Dans une longue entrevue accordée cette semaine au magazine français L'Express, l'époux de la gouverneure générale jette un voile sur son passé, considère que le Québec se définit d'abord en termes ethniques et pense que la monarchie canadienne est dépassée.
En entrevue dans L'Express daté du 30 juin, le cinéaste Jean-Daniel Lafond, conjoint de la gouverneure générale du Canada Michaëlle Jean, affirme que «le nationalisme québécois ne sert plus». À son sens, on défend au Québec un idéal étatique fermé et ethniciste fondé sur l'appartenance biologique. Il affirme n'avoir jamais compris «qu'au Québec on puisse se définir d'abord par le sang, alors que, s'il y a bien un sang métissé, c'est celui-là». Selon lui, «le combat pour le Québec libre est mort en octobre 1970», c'est-à-dire à l'époque de l'enlèvement du ministre Pierre Laporte par le Front de libération du Québec.
Présenté comme un Français d'abord dans le magazine parisien, Lafond affirme qu'il aurait pris le parti du système politique canadien dès son arrivée au Québec en 1974. À l'époque, raconte-t-il, il a tout de suite «cru profondément que le vrai combat était non pas celui du séparatisme — une aberration géopolitique — mais celui mené pour la culture».
Dans un livre publié en 1993 aux éditions de l'Hexagone, Lafond affirmait pourtant partager des positions indépendantistes. «Alors, un Québec souverain? Un Québec indépendant? Oui, et j'applaudis des deux mains et je promets d'être de tous les défilés de toutes les Saint-Jean...», écrivait-il. Dans le film qui a donné lieu à ce livre, Lafond trinquait même à cette perspective.

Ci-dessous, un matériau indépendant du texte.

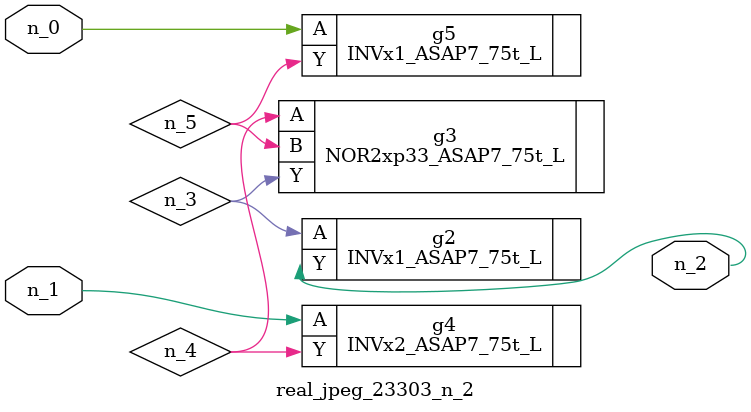
<source format=v>
module real_jpeg_23303_n_2 (n_1, n_0, n_2);

input n_1;
input n_0;

output n_2;

wire n_5;
wire n_4;
wire n_3;

INVx1_ASAP7_75t_L g5 ( 
.A(n_0),
.Y(n_5)
);

INVx2_ASAP7_75t_L g4 ( 
.A(n_1),
.Y(n_4)
);

INVx1_ASAP7_75t_L g2 ( 
.A(n_3),
.Y(n_2)
);

NOR2xp33_ASAP7_75t_L g3 ( 
.A(n_4),
.B(n_5),
.Y(n_3)
);


endmodule
</source>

Entre son arrivée au Québec et son élévation par association dans le système monarchique colonial, Jean-Daniel Lafond a fréquenté pendant plusieurs années des personnalités du monde indépendantiste québécois, dont les cinéastes Pierre Perrault et Gilles Carle. Il a aussi engagé un ancien membre du Front de libération du Québec, Jacques Rose, pour effectuer des travaux de menuiserie à son domicile à l'époque où il tournait par ailleurs un film avec d'anciens felquistes, dont Robert Comeau, Francis Simard et Pierre Vallières.
Le nationalisme québécois lui apparaît aujourd'hui comme «un obstacle à l'expansion du Québec». Il montre du doigt la «déperdition de l'enseignement de la langue française au Québec». Lafond plaide que «ce n'est pas le gouvernement fédéral qui organise cette dégradation». Il ajoute que «le pourcentage d'individus qui ne peuvent pas lire correctement un journal en français au Québec est énorme».
La force du mot «Canada», prétend-il aujourd'hui en entrevue, «est plus grande que celle du mot Québec. Le Québec est la réduction à une principauté de ce qui est un royaume».
La couronne britannique qui coiffe ce royaume a tout de même permis à sa troisième épouse d'exercer les fonctions qui sont les siennes depuis plus de cinq ans. Lafond n'en minimise pas moins, en entrevue à L'Express, l'importance de la reine Elizabeth et de son pouvoir au moment même où celle-ci visite le pays des érables: «Le Canada britannique est en train de s'effilocher, les liens avec la couronne sont symboliques», tranche-t-il. Lafond affirme avoir profité du mandat de son épouse «pour repousser les murs jusqu'à l'extrême» du cadre de la fonction. À titre de symbole de la monarchie canadienne, le couple Jean-Lafond tirera sa révérence royale à l'automne. En plus de ses frais de représentation et du bénéfice de deux résidences, la gouverneure générale du Canada touche un salaire annuel de 123 900 $. Le conjoint n'est pas rémunéré, même s'il est assermenté et jouit d'un statut officiel au nom de la monarchie.